Import 1.7 million Latin pronunciations

You can import Ralf's Latin dictionary (version 0.1.1) into simon. It contains about 1.7 million Latin words. Some information about how I created the dictionary:

1. The Latin words were extracted from a Latin OpenOffice.org dictionary with the command:

$ unmunch la.dic la.aff > latin-wordlist

2. The phonemes were originally generated with eSpeak (German voice) using the command:

$ espeak -f latin-ssml -m -v de -q -x --phonout="espeak-latin"

This means that no Latin specific pronunciation rules were applied. The pronunciation is as if the Latin words were German.

3. I used this style-sheet to transform the eSpeak phonemes into IPA phonemes.

License of Ralf's Latin dictionary is GPLv3. On my computer, the import of the dictionary took about 15 minutes because of its size. So you have to be really patient when you import the dictionary.

It should be possible to train a few Latin words with simon. It is necessary that you pronounce the words as if they were normal German words (German accent; no Latin specific vowel length).

Tags: , ,

5 Responses to “Import 1.7 million Latin pronunciations”

  1. Peter Grasch says:

    Please note however, that simon was never intended to handle such large lexicons and it will slow down the system _noticably_ in many ways.

  2. producer says:

    Well, my next dictionary (Spanish) will be smaller: just about 850.000 words.

  3. Peter Grasch says:

    I really appreciate your work but I don’t think that this is the right approach for simon (in general there are of course many use cases).

    A dictionary containing 850.000 _automatically_created_ entries is worth _less_ than the “receipt” of how to build pronunciations on the fly (it retains less information).

    Because simon is interaction driven, it should be no problem to do what you did for each word for any word that needs to be added. This would leave the shadow dictionary for “special” words where this build receipt produces less than optimal results.

    Benefits:
    * Shadow lexicon is substantially smaller -> Performance
    * Shadow lexicon doesn’t have to anticipate all possible words / words not in shadow dictionary will still be transcribed -> Performance, Accuracy

  4. producer says:

    Hello Peter,

    I know about the performance issue. Unfortunately, I don’t know how to solve this issue:

    “In some situations the explicit specification of all the morphological variants of a word can lead to extremely large lexicons. A standard scheme for providing prefix and suffix morphological rules would enable more compact lexicon documents.”

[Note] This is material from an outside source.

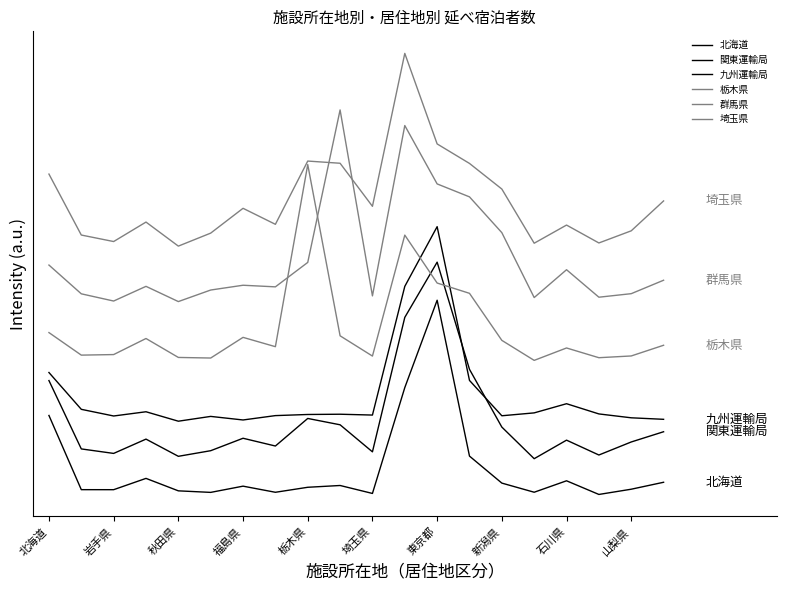

What is the difference between the second highest and second lowest values in the 北海道 series?

0.5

    Obviously, OpenOffice.org spelling dictionaries do have such a standard (.dic file and .aff file). It would be useful if such a standard would exist for pronunciation dictionaries.

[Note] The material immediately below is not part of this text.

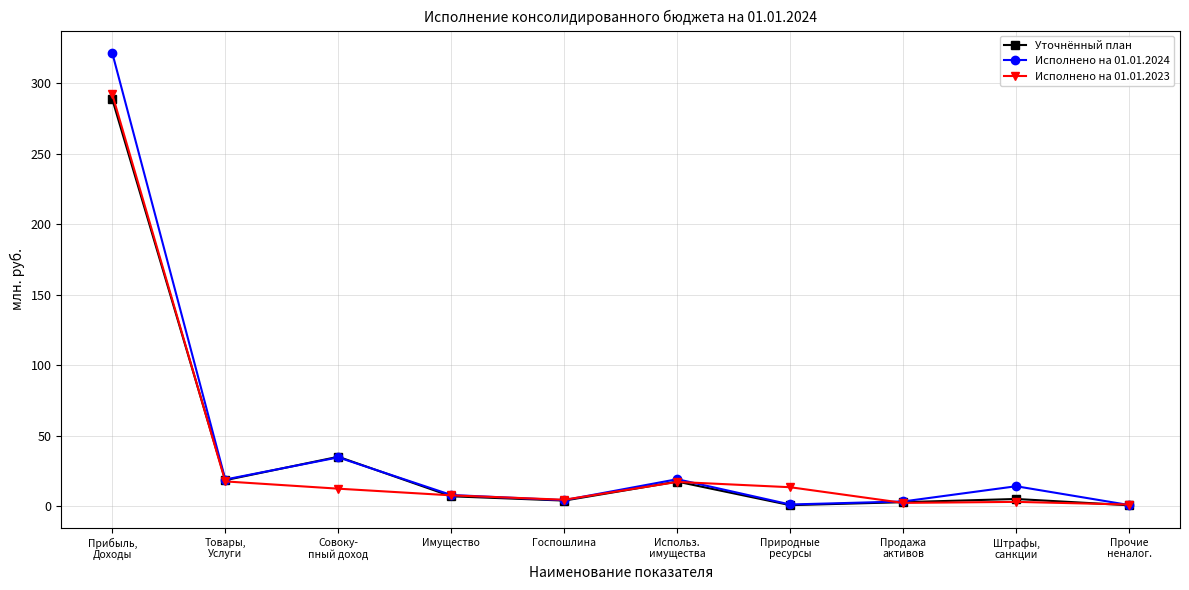

Count the number of categories in the chart.

10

    Neverless, it is not so much work to create additional dictionaries. I think that it is the right decision to offer several large PLS dictionaries. The performance issue can be solved later.

    Regards,
    Ralf

  5. Peter Grasch says:

    Performance is not an issue that could be solved on this level. Think about mobile clients / networking environments. Expand a 800 word dictionary and it’s well over 50 MB. That is just too much for invaluable data. Compression helps of course but only reduces the problem and adds another significantly performance drop for embedded devices with little processing power.

    Moreover, the problem you talk about vanishes when integrating this automatic transcription process in the simon workflow.

    All in all we’d gain versatility (add arbitrary words), (a lot of) performance without losing anything in the process. Win/win.